Plus, its not even $15 dollars yet. It's $8.25 right now. You can't even get illegal immigrants to work for that under the table in rural Illinois.

But I have doubts whether the entire state economy can handle $15 dollars. A lot of Illinois is poorer than Des Moines.


> A lot of Illinois is poorer than Des Moines.

I think they hope the poors and the rurals will move out to seek employment, at least, that's the impression I get from some Illinoisans.


I don't know what this even means and have never heard anyone in Illinois refer to "the poors" or "the rurals".


yes, and at the very least something went very wrong with the choice of quoting.

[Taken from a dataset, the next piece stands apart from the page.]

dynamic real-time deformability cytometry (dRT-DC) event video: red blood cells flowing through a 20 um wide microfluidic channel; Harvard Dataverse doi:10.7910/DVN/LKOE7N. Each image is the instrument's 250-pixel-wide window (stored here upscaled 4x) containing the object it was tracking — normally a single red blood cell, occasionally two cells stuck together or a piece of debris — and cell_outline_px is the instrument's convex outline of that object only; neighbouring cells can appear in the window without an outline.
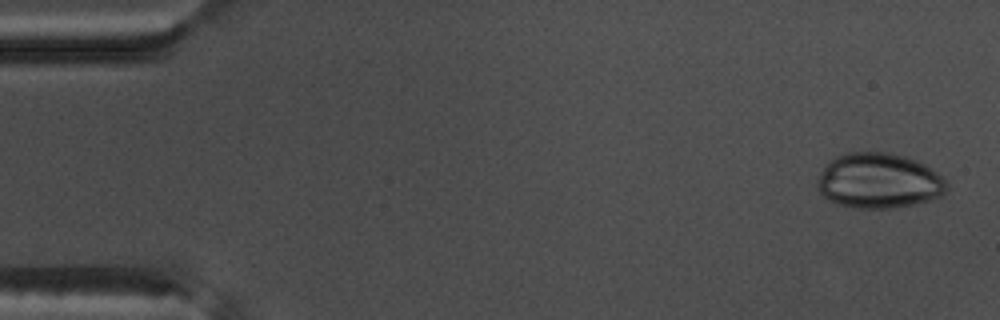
{"species": "common noctule bat (a hibernating species)", "species_latin": "Nyctalus noctula", "temperature_condition": "warm", "stored_images_in_passage": 54, "camera_frame_rate_fps": 3000, "um_per_image_px": 0.085, "animal": {"sex": "male", "body_mass_g": 17.5, "forearm_length_mm": 52.3}, "frame": {"image": 1, "passage_image": 2, "time_ms": 0.333, "image_size_px": [1000, 320], "cell_outline_px": [[948, 188], [940, 196], [928, 200], [912, 204], [892, 208], [856, 208], [840, 204], [824, 196], [820, 192], [816, 184], [816, 180], [820, 172], [836, 156], [844, 152], [892, 152], [904, 156], [924, 164], [936, 172], [948, 184]], "centroid_in_image_um": [74.69, 15.35], "position_along_channel_um": 10.3, "area_um2": 41.33}}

your argument has validity against a single blanket federal minimum wage, but it fails to address the fact that the federal government has a legitimate interest in (living) wage levels (again, because of its jurisdiction over interstate/international trade). states also have an interest in wage levels. the balance being debatable is my point.


The single blanket federal minimum wage is the whole argument on this thread. It's not my argument, it's Rayiner's. I mean, it's a lot of people's, it's a very well-known argument, but he's the one who introduced it to this thread.